Common Home Remedies
Most people discover they have bed bugs through finding bites and welts on their skin or through the presence of fecal matter, blood spots or shed nymph exoskeletons on their linens or clothing. The first thing they do, then, is throw their bed linens and clothing in the wash on a hot water cycle. Hot water could kill bed bugs if they’re attached to these items, but it won’t kill them all because these items are not the source of the infestation. The source of the infestation will be somewhere else, hidden out of view and out of reach, like behind a headboard, baseboard, electrical outlet or wall crevice. Oftentimes the only person who can find them is someone who’s been trained to look for them, like a pest control technician or better yet, a scent detection canine.

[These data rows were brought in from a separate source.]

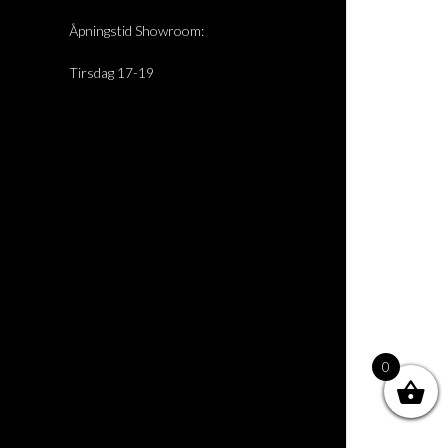
Åpningstid Showroom:
Tirsdag 17-19
0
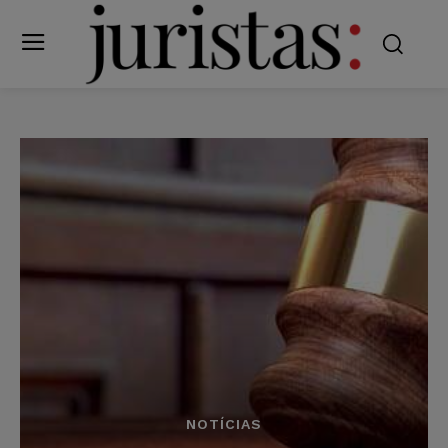
NOTÍCIAS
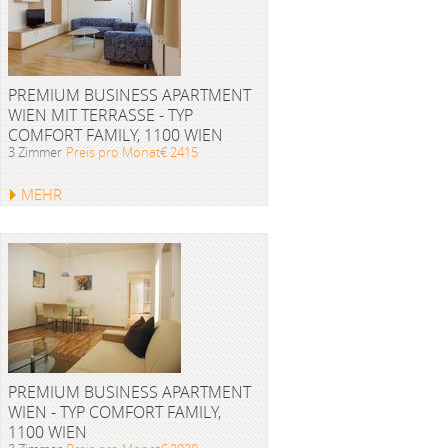
PREMIUM BUSINESS APARTMENT
WIEN MIT TERRASSE - TYP
COMFORT FAMILY, 1100 WIEN
3 Zimmer
Preis pro Monat€ 2415
MEHR
PREMIUM BUSINESS APARTMENT
WIEN - TYP COMFORT FAMILY,
1100 WIEN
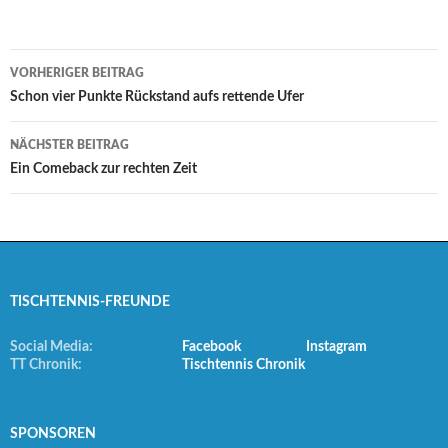
Beitrags-
VORHERIGER BEITRAG
Navigation
Schon vier Punkte Rückstand aufs rettende Ufer
NÄCHSTER BEITRAG
Ein Comeback zur rechten Zeit
TISCHTENNIS-FREUNDE
Social Media:
Facebook
Instagram
TT Chronik:
Tischtennis Chronik
SPONSOREN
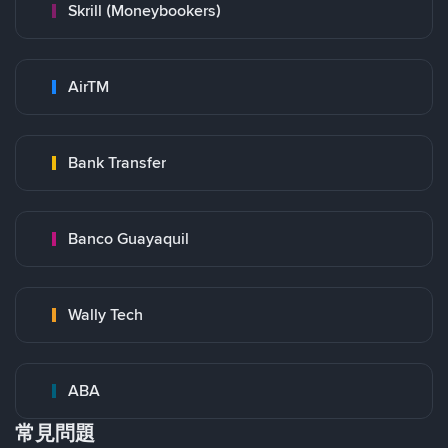
Skrill (Moneybookers)
AirTM
Bank Transfer
Banco Guayaquil
Wally Tech
ABA
常見問題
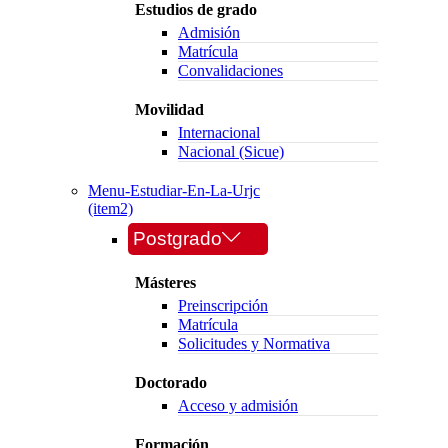
Estudios de grado
Admisión
Matrícula
Convalidaciones
Movilidad
Internacional
Nacional (Sicue)
Menu-Estudiar-En-La-Urjc
(item2)
Postgrado
Másteres
Preinscripción
Matrícula
Solicitudes y Normativa
Doctorado
Acceso y admisión
Formación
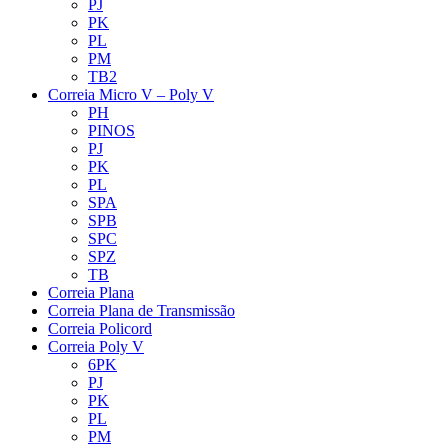
PJ
PK
PL
PM
TB2
Correia Micro V – Poly V
PH
PINOS
PJ
PK
PL
SPA
SPB
SPC
SPZ
TB
Correia Plana
Correia Plana de Transmissão
Correia Policord
Correia Poly V
6PK
PJ
PK
PL
PM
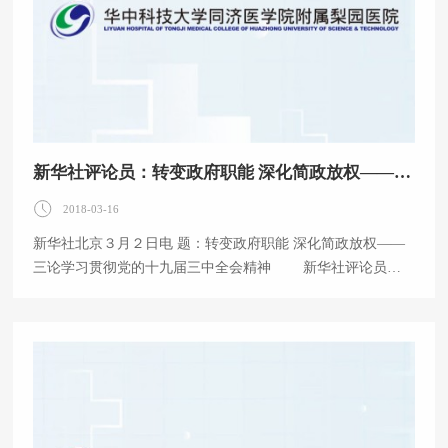
新华社评论员：转变政府职能 深化简政放权——三论学习贯彻党的十九届三中全会精神
2018-03-16
新华社北京３月２日电 题：转变政府职能 深化简政放权——
三论学习贯彻党的十九届三中全会精神 新华社评论员
转变政府职能，优化政府机构设置和职能配置，是深化党
和国家机构改革的重要任务。党的十九届三中全会以国家治理
体系和治理能力现代化为导向，提出“形成职责明确、依法行
政的政府治理体系”的重大任务，为转变政府职能、提高效率
效能、建设人民满意的服务型政府指明了方向。 “明者因
时而变，知者随事而制。”中国特色社会主义进入新时代，我
国社会主要矛盾已经转化为人民日益增长的美好生活需要和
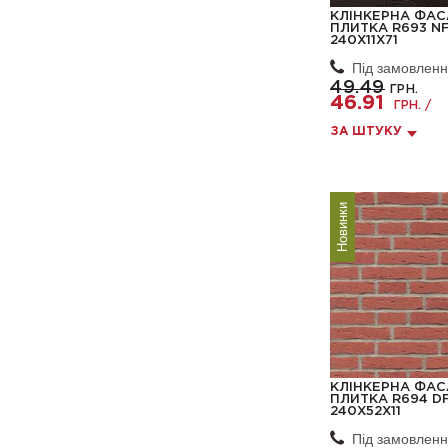
КЛІНКЕРНА ФА
ПЛИТКА R693 NF
240X11X71
Під замовлен
49.49
ГРН.
46.91
ГРН. /
ЗА ШТУКУ
Новинки
КЛІНКЕРНА ФА
ПЛИТКА R694 DF
240X52X11
Під замовлен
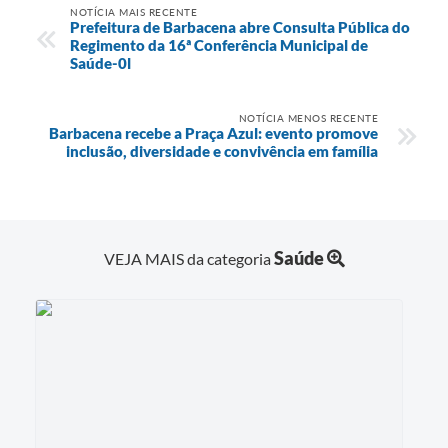
NOTÍCIA MAIS RECENTE
Prefeitura de Barbacena abre Consulta Pública do
Regimento da 16ª Conferência Municipal de
Saúde-0l
NOTÍCIA MENOS RECENTE
Barbacena recebe a Praça Azul: evento promove
inclusão, diversidade e convivência em família
Saúde
VEJA MAIS da categoria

Another common home treatment method is to spread a layer of boric acid or diatomaceous earth in the area where you suspect bed bugs to be. However, boric acid is completely ineffective against bed bugs, and diatomaceous earth may only kill a few, if any, bed bugs when applied correctly. Other DIY techniques include bug bombs, traps, foggers, vacuuming and using dryer sheets in laundry, but these techniques are mostly ineffective or based on myths about pest treatment. Bed bugs hide well and won’t necessarily even respond to any of these treatments. Bed bug problems usually require a more direct, professional solution.